Given instruction —
Continue the passage on writing for small screens, starting right after its last sentence.

Passage shown —
┌──
In other words, don’t ramble. Organize your material. Ask what good writers have always asked:

  • How many sections does this content logically divide into? (Whatever divisions smartphone users would appreciate, you can bet everyone else would too.)
  • What section headings will readers find most helpful?
  • Where should each section go?

New technologies don’t require new organizational skills; they increase the importance of using the old ones.

Tips for Experimenting

All kinds of issues come up as you look at your text on a tiny screen. You’ll have plenty of opportunity to experiment. If your documents, for example, require annotated illustrations (text callouts) or complex tables, consider converting them to a fixed-layout format, which can work surprisingly well on a small screen. Fixed-layout formats are evolving so fast that I hesitate to say much about them except that they fill a need. They enable the electronic publication of cookbooks, comic books, children’s books, technical manuals, or other books in which images and text (or text and text) must not reflow but stay connected to make sense.

Bruce Ashton, a fellow attendee of the 2012 Intelligent Content Conference, showed me a fixed-layout technical manual on his iPhone. He explained his company’s luck: the toolbox-size handbooks they had been printing for 30 years had just the right proportions for today’s smartphones. Converting the handbooks to a fixed-layout format “is not a quick process but it works,” Ashton writes.[15] This format enables his company, IPT Publishing & Training Ltd., to deliver complex tables and annotated illustrations legibly on an iPhone.

fixed-layout format zoomed out A zoomed-out two-page spread from a fixed-layout e-book. This example comes from a free excerpt of “IPT’s Pipe Trades Handbook” by Robert A. Lee, downloaded from the iBookstore. Used with permission.fixed-layout formatA zoomed-in look at the table text, as legible as you please.

As you encounter challenges of all kinds in writing for screens of all sizes, do what innovative writers have done since the first chisel was laid against the first stone tablet: let the spirit of experimentation lead you. Then share what you learn. We’ll create tomorrow’s options together.
└──
Data block —
┌──
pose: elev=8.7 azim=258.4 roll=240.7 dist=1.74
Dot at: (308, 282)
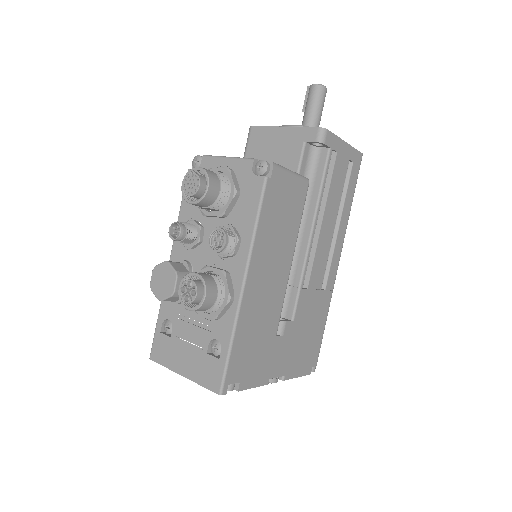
└──
Written answer —
Summary: the More Things Change


When you write for smartphone screens—as we all do, whether we know it or not—you can’t go wrong if you rededicate yourself to the basics: cut, add, organize, and experiment. Don’t fall for the hollow advice to “keep it short.” Don’t think of mobile users as always in a hurry, and desktop users as tolerant of “happy talk.”[15] Don’t create separate mobile “lite” versions of your content. As interaction designer Josh Clark says, “Stripping out content from a mobile website is like … stripping out chapters from a paperback just because it’s smaller. We use our phones for everything now; there’s no such thing as ‘this is mobile content, and this is not.’”[17]

You don’t need a double standard to write for small screens. Good writing is good writing. Think small, yes. But don’t stop short just because the screen does.

r y cld jst dlt ll th vwls.[18]

This post expands on my post of a year ago: March 16, 2011. 

[1] Conference presenter Maxwell Hoffmann tells technical writers, “The most common ‘sheet of paper’ for a first view of our ‘documentation’ will soon be that tiny screen held in your hand.” See “#ICC12: Resizing Content for the Small Screen: Considerations,” Adobe Tech Comm Suite Evangelist blog, February 24, 2012.

[2] Marcia Riefer Johnston, “Marketing Pros: Time to Think Small,” Elliott Design blog, April 29, 2011.

[3] Robert Desprez, “Ruthlessly Edit When Writing for Mobile,” Robert Desprez Communications blog, November 27, 2011.

[4] Tom Johnson, “Less Text, Please: Contemporary Reading Behaviors and Short Formats,” I’d Rather Be Writing blog, January 21, 2011.

[5] Tom Johnson, “Less Text, Please.”

[6] JoAnn T. Hackos, “What Makes Minimalism So Popular Today?” CIDM Center for Information-Development Management News, January 2008.

[7] JoAnn T. Hackos, “An Application of the Principles of Minimalism to the Design of Human-Computer Interfaces,” Common Ground (1999), 9:17–22. Reprinted by the Center for Information-Development Management (accessed March 1, 2012).

[8] Ernest Hemingway, Death in the Afternoon (New York: Scribner, 1932; First Scribner ebook edition 2002), 153–154.

[9] Jakob Nielsen, “Mobile Content: If in Doubt, Leave It Out,” Usable Information Technology Alertbox column, October 10, 2011.

[10] Maxwell Hoffmann, “#ICC12: Resizing Content for the Small Screen: Considerations.”

[11] Maxwell Hoffmann, Resizing Content for the Small Screen: Considerations for Single-Source Authoring for Tablet and Mobile Delivery, live presentation, February 24, 2012, #ICC12 Intelligent Content Conference in Palm Springs, California.

[11a] By “mobile first”—the title of his book—Wroblewski means, “Websites and applications should be designed and built for mobile first.” Luke Wroblewski, Mobile First (New York: A Book Apart, 2011), 1.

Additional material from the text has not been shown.